Over the past decade, there has been a rapid increase in investment themes aimed to satisfy socially responsible investing (SRI), with ESG factors being central to this process. Being socially responsible has become a key goal for many companies, rather than being adopted purely as an incentive to stand out within the market. Access to instruments that focus on ESG have become widely available due to investors putting pressure on wealth managers and advisers to examine social responsibilities of companies, with refusing to invest in companies that they do not think make the grade. This has encouraged the structured product market creating ESG style products as investors seek to combine their values with risk controls.
In March 2017, the MSCI World ESG Yield Select Variance Index went live for investors wanting exposure to ESG compliant underlyings. This bespoke Index is constructed from the MSCI World Index which includes large and mid-cap stocks across developed markets. The Index utilises data from the MSCI ESG research department to ensure that there is exposure to companies with high environmental, social and governance (ESG) performance in contrast to counterparts within the overall MSCI World universe which will contain stocks of differing ESG quality. A typical stock within the index will often be high yielding with low volatility in comparison to its peers. This is due to the stability that is to be expected from better governance keeping the company cash rich and less exposed to changes in market sentiment.
In July 2018, Thomson Reuters (whose data arm is now called Refinitiv) launched their Global Resource Protection Select Index. The Index comprises around 30 companies that have favourable Resource Use scores. To achieve a high score, a company will need to show they are reducing their use of materials, energy or water as well as governance, where efficiencies are achieved in improving supply chain management within a company.

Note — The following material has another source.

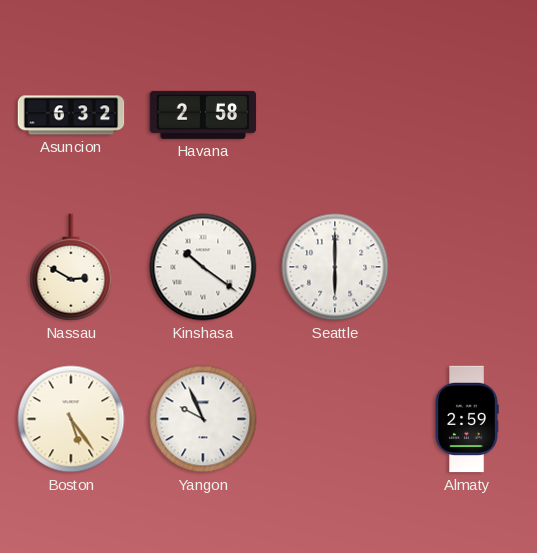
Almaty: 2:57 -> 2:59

One feature of structured products is that they allow retail investors to access harder to reach underlyings. In this case therefore structured products are a good way to access ESG themed indices.

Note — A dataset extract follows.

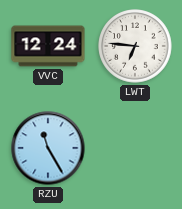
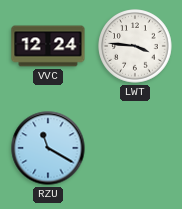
LWT: 6:46 -> 3:46
RZU: 11:25 -> 11:20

We have examined three products from Crelan, who are an active distributor of ESG Structured Products. The examples are Credit Suisse Auto-Callable Global Resource Preservation, Credit Suisse Lookback to Maximum USD 2023 and Goldman Sachs International Coupon Plus MSCI World ESG 2029. These products are all capital protected, which is a common feature for products linked to more innovative and alternative asset classes. The three products have their own unique features. The Auto-callable product has a term of 10 years, can mature early after two years, with rising kick-out levels every two years and is issued in Euros. The second product has a lookback feature on the performance of the underlying, is issued in US Dollars, provides uncapped growth and has monthly observation dates with the payoff being determined by the highest of the monthly readings. These are both linked to the Refinitiv index. The Goldman Sachs product has a 10 year term, and is issued in Euros. It provides 0.7% p.a. income, with returns in line with the index if it finishes above 107% of the strike price. The final index level is calculated by taking the average of 10 annual readings of the MSCI index over the life of the product
There is an increase in demand from retail investors who want to commit to being more socially responsible when it comes to investing. This explains why more portfolios show an emphasis on ESG factors, as well as an increase in holdings that reflect sustainable investing. This is seen more in the younger generation entering the market, as they have social responsible investing at the top of their list when constructing their portfolio. As we see a shift in demand from investors, and how they are utilising their portfolios to stay in line with corporate responsibility and environmental and social issues, the increased use of structured products is to be expected.